UN says Dadaab camp overcrowded

June 20, 2009 12:00 am


, NAIROBI, Kenya, Jun 20 – The UN’s refugee agency has appealed to the government to provide land to house the growing number of refugees in Dadaab camp.

United Nations High Commissioner for Refugees (UNHCR) Deputy Representative Antonio Kanyandula said the situation at the Northern Kenya site, which was designed to accommodate 90,000 refugees, is dire as it is now home to 270,000 people.

“Even if you wanted to build one more shelter, you really have to go to areas that are flood-prone or to those built as fire bricks so we have been requesting the government to look at that situation and see whether they can give us additional land,” he explained.

Although he said it would be difficult to estimate how much land would be enough, Mr Kanyandula said they would like land where each family can have a ‘standard’ space and still have room to put up social amenities such as dispensaries and schools.

“We have been shown a camp site of 2,000 acres but with standards for each family and environmental concerns taken into account, this piece of land can only be adequate for 120,000 people,” the official added.

The overcrowding at the camp, Mr Kanyandula said had brought with it various challenges which were hampering service delivery.

He expressed these organisations’ willingness to work together with the government to address the various concerns such as security that it may have.

“We are not experts on say security but we would certainly be willing to listen and engage in discussions on how you manage a refugee situation while at the same time cater for the security issues,” he added.

Mr Kanyandula spoke in Nairobi after celebrations to mark the World’s Refugee Day- a day aimed at raising global awareness of the plight of people who have been forced from their homes by war or political persecution.

Participants heard that at the end of last year, 42 million people across the globe had been uprooted from their homes.

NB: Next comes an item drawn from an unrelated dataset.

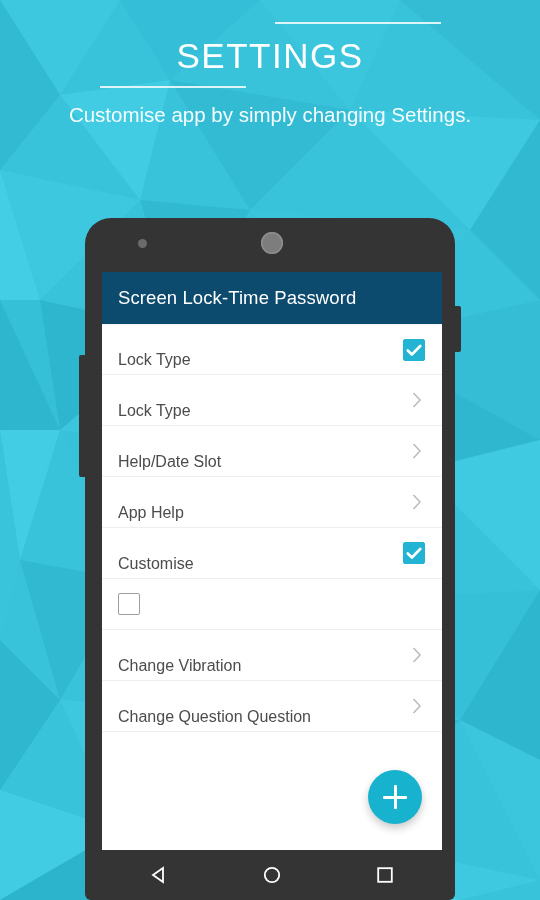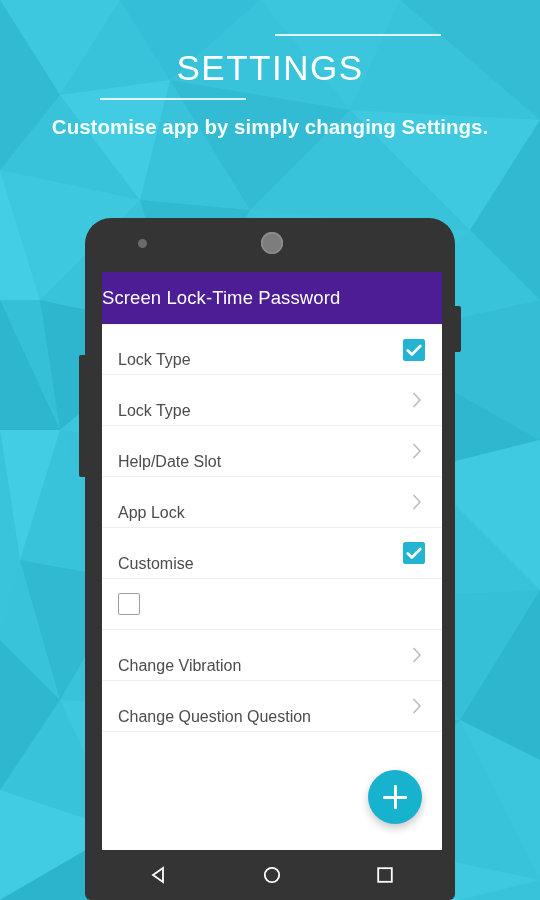"SETTINGS" .header { top: 12px -> 0 }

80 percent of these refugees are in developing countries with the majority being the internally displaced.

“The total includes 16 million refugees and asylum seekers and 26 million internally displaced people uprooted within their own countries,” observes a new report dubbed ‘Global Trends’ by the UN refugee agency.

It also indicates that during the year (2008), there was a sharp slowdown in repatriation amid more prolonged conflicts resulting in protracted displacement.

The figure is however expected to rise in 2009, where there is already an increase in the number of people being forced out of their homes through conflicts.